One thought on “The Westminster Tradition vs. DeYoung and the Gospel Coalition, Part II

  1. The real issue here is how much of WCF 23 can be supported by the Scriptures. I have no doubt that the Devines used the Scriptures to determine what to write. But three points should be made here. First, if we can learn nothing from those Scriptures outside of what the Westminster Standards say, then again, the Westminster Standards are put on a pedestal that elevates it too close to the Scriptures. In essence, the Westminster Standards become a vicar of the Scriptures because then we must go through the Westminster Standards to understand the Scriptures.

    Second, a problem here isn’t that Westminster Devines didn’t exegete the Scriptures before writing what they did. The problem here is that we only see the results of that exegesis, not the process itself.

    Third, it is not only conceivable that the times could have influenced how the Devines exegeted the Scriptures, it should be expected that such was the case. That doesn’t necessarily result in a strict uniformity with what any of the other Reformers said. But it does imply a more abstract and general similarity with not just what the other Reformers said, but with the times themselves. And there is no doubt that is what we see in WCF 23:3. For when we look at the Scriptures used to support that part of the Confession, the Scriptures used to support the notion that the Civil Magistrates must suppress blasphemies and heresies come solely from the Old Testament. And here we should note that Israel had a unique relationship with God during Old Testament times that no nation has or will ever have during New Testament times.

    In the New Testament, blasphemies and heresies inside the Church were met with Church discipline. And that the last resort in discipline simply resulted in the casting out of any professed believer who held them out into society without having the protection and resources provided to them by the Church.

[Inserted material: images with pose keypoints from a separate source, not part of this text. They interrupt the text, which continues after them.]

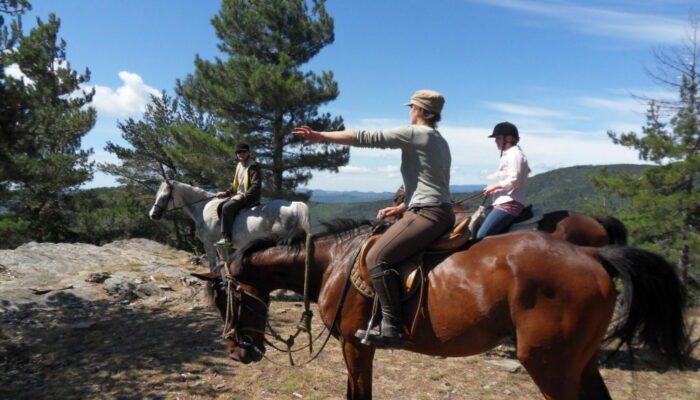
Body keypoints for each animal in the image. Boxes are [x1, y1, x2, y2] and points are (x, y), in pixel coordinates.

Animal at [150, 180, 308, 270]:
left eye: (164, 197)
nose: (153, 215)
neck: (203, 208)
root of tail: (293, 205)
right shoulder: (220, 246)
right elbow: (224, 262)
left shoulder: (209, 243)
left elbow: (213, 265)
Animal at [194, 220, 692, 398]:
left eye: (225, 300)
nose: (238, 352)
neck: (332, 262)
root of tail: (591, 254)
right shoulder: (360, 349)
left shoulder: (356, 346)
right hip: (580, 362)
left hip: (549, 364)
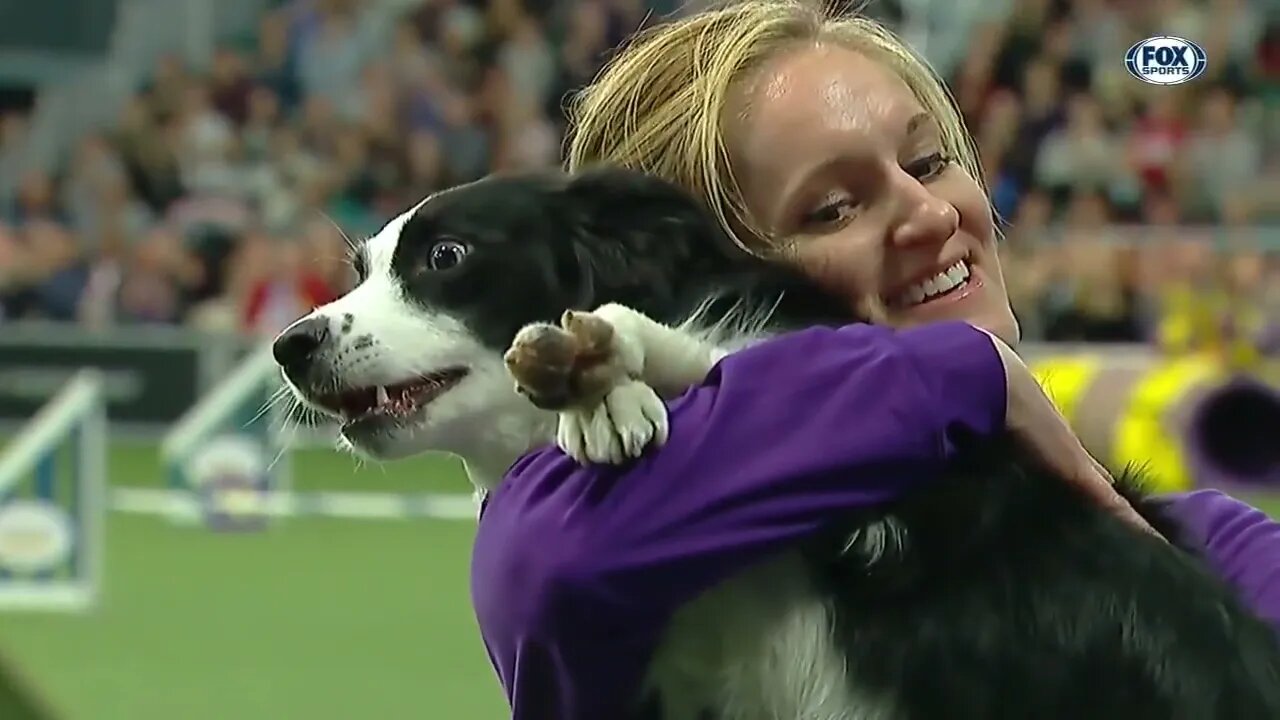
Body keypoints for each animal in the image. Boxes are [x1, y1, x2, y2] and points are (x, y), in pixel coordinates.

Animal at [272, 165, 1280, 712]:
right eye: (360, 271)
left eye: (446, 258)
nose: (291, 346)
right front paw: (599, 382)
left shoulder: (946, 496)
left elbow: (744, 355)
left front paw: (607, 368)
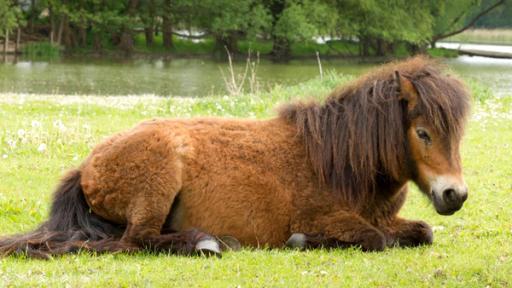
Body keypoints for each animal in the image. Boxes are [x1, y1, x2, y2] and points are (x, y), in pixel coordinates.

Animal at [0, 55, 468, 258]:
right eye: (423, 133)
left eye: (457, 135)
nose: (455, 195)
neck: (340, 163)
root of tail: (87, 166)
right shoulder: (326, 218)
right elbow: (373, 239)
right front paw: (301, 242)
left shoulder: (391, 219)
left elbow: (423, 231)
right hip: (157, 187)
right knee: (134, 241)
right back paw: (205, 242)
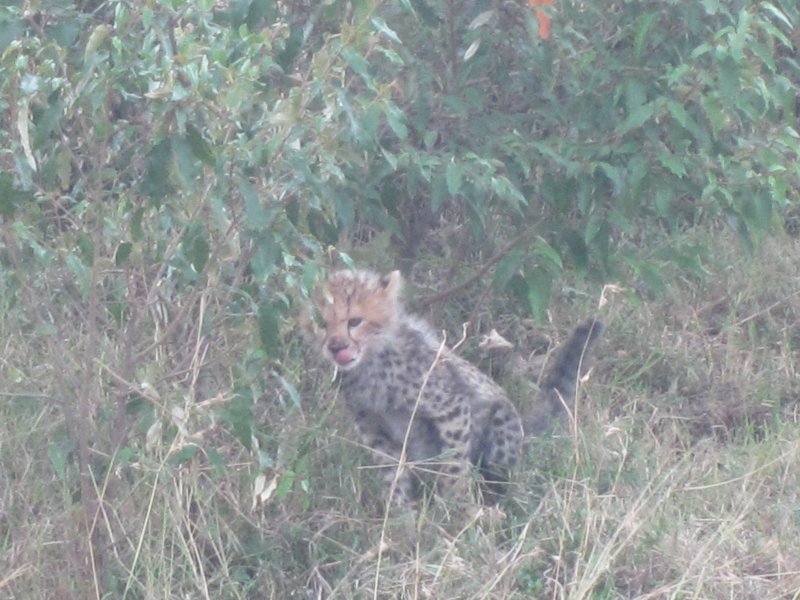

Blasphemies and heresies held by unbelievers in society were met with preaching and evangelism. For those who repented of those blasphemies and heresies by believing what was preached were then accepted into the Church. And thus from the Church perspective, there is a sharp distinction between society and the Church. Unbelievers and believers were assigned to society while believers also belonged to the Church. There is nothing in the New Testament that suggests that the government should punish unbelievers for their beliefs or words spoken privately or publicly. Rather, the New Testament tells us to move on when people don’t accept our preaching. The New Testament warns us against ‘lording it over’ others as the heathen do. The New Testament tells us not to withdraw from the sexually immoral who are unbelievers as we are to shun the sexually immoral who profess to believe (I Cor 5). To have the government punish blasphemers and heretics would often result in the government withdrawing unbelievers from our presence. And if that happens, who is there to preach to them? Here, we might even reference WCF 23:4 in asking if infidelity or differences in religion does not invalidate the Civil Magistrate’s position, why should it do the same citizens in society?

    There is a compulsion in the position of those who want the government to enforce the two tables of the Law. Perhaps there is more than one reason for the compulsion. Perhaps one reason is to witness to the world by creating a ‘city on the hill.’ Unfortunately, when the Puritans tried to do so, they greatly tarnished the reputation of the Gospel by abusing others in the New World as how others had abused them in the old one. In creating that ‘city,’ they showed that they could only love those who loved them and agreed with them. Jesus’s standard for how we are to love is to love and bless our enemies.

    But perhaps another reason for the compulsion is a fear of being with those whose lifestyles and beliefs differ too greatly from their own. And rather than preaching the Gospel and evangelizing, they might prefer that the government enforce laws that limit how different one’s neighbors or fellow citizens can be. And if that is the case, using the Civil Magistrate to enforce Church laws would be the exact opposite of what is needed to fulfill the Great Commission.